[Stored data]
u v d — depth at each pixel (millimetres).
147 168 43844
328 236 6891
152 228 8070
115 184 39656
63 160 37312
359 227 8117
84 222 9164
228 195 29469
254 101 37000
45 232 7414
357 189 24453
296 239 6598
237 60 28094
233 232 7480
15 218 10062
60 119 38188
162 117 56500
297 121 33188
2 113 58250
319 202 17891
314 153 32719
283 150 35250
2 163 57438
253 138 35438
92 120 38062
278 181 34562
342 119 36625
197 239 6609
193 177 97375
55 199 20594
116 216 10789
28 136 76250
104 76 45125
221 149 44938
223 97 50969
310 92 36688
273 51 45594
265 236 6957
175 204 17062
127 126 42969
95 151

▶ [To do]:
Quote exactly the first line of the data and every line after it through the one holding "193 177 97375".

▶ [Solution to the problem]:
u v d — depth at each pixel (millimetres).
147 168 43844
328 236 6891
152 228 8070
115 184 39656
63 160 37312
359 227 8117
84 222 9164
228 195 29469
254 101 37000
45 232 7414
357 189 24453
296 239 6598
237 60 28094
233 232 7480
15 218 10062
60 119 38188
162 117 56500
297 121 33188
2 113 58250
319 202 17891
314 153 32719
283 150 35250
2 163 57438
253 138 35438
92 120 38062
278 181 34562
342 119 36625
197 239 6609
193 177 97375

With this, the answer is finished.